__Task__
Nothing in the records should differ when they are repeated. Restate them word for word.

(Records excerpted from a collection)
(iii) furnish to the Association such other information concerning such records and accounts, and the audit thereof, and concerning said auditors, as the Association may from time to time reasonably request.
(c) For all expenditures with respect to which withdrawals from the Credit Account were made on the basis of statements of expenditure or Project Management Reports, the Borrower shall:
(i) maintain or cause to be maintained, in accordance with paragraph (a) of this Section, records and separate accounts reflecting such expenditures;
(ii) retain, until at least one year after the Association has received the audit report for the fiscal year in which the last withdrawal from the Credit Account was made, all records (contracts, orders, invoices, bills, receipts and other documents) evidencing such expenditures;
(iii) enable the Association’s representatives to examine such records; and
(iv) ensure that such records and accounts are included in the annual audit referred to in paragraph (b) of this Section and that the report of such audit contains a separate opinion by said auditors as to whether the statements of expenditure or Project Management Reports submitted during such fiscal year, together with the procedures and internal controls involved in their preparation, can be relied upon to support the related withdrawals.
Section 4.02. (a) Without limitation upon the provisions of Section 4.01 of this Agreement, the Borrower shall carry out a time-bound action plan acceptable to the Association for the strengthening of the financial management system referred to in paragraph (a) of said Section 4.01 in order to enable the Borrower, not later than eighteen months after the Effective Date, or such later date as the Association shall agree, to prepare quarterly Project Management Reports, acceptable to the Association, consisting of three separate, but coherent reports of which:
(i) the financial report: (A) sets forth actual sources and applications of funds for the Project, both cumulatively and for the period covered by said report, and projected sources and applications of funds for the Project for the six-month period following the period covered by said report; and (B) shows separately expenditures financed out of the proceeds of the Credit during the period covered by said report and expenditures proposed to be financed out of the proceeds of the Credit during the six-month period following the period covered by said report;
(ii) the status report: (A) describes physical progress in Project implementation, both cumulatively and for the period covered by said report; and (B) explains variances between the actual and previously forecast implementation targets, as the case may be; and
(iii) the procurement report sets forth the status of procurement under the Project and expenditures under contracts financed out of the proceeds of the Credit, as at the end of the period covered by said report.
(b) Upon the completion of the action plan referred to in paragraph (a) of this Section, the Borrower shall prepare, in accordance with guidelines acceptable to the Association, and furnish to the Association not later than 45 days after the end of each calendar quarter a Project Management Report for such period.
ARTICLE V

__Answer below__
(iii) furnish to the Association such other information concerning such records and accounts, and the audit thereof, and concerning said auditors, as the Association may from time to time reasonably request.
(c) For all expenditures with respect to which withdrawals from the Credit Account were made on the basis of statements of expenditure or Project Management Reports, the Borrower shall:
(i) maintain or cause to be maintained, in accordance with paragraph (a) of this Section, records and separate accounts reflecting such expenditures;
(ii) retain, until at least one year after the Association has received the audit report for the fiscal year in which the last withdrawal from the Credit Account was made, all records (contracts, orders, invoices, bills, receipts and other documents) evidencing such expenditures;
(iii) enable the Association’s representatives to examine such records; and
(iv) ensure that such records and accounts are included in the annual audit referred to in paragraph (b) of this Section and that the report of such audit contains a separate opinion by said auditors as to whether the statements of expenditure or Project Management Reports submitted during such fiscal year, together with the procedures and internal controls involved in their preparation, can be relied upon to support the related withdrawals.
Section 4.02. (a) Without limitation upon the provisions of Section 4.01 of this Agreement, the Borrower shall carry out a time-bound action plan acceptable to the Association for the strengthening of the financial management system referred to in paragraph (a) of said Section 4.01 in order to enable the Borrower, not later than eighteen months after the Effective Date, or such later date as the Association shall agree, to prepare quarterly Project Management Reports, acceptable to the Association, consisting of three separate, but coherent reports of which:
(i) the financial report: (A) sets forth actual sources and applications of funds for the Project, both cumulatively and for the period covered by said report, and projected sources and applications of funds for the Project for the six-month period following the period covered by said report; and (B) shows separately expenditures financed out of the proceeds of the Credit during the period covered by said report and expenditures proposed to be financed out of the proceeds of the Credit during the six-month period following the period covered by said report;
(ii) the status report: (A) describes physical progress in Project implementation, both cumulatively and for the period covered by said report; and (B) explains variances between the actual and previously forecast implementation targets, as the case may be; and
(iii) the procurement report sets forth the status of procurement under the Project and expenditures under contracts financed out of the proceeds of the Credit, as at the end of the period covered by said report.
(b) Upon the completion of the action plan referred to in paragraph (a) of this Section, the Borrower shall prepare, in accordance with guidelines acceptable to the Association, and furnish to the Association not later than 45 days after the end of each calendar quarter a Project Management Report for such period.
ARTICLE V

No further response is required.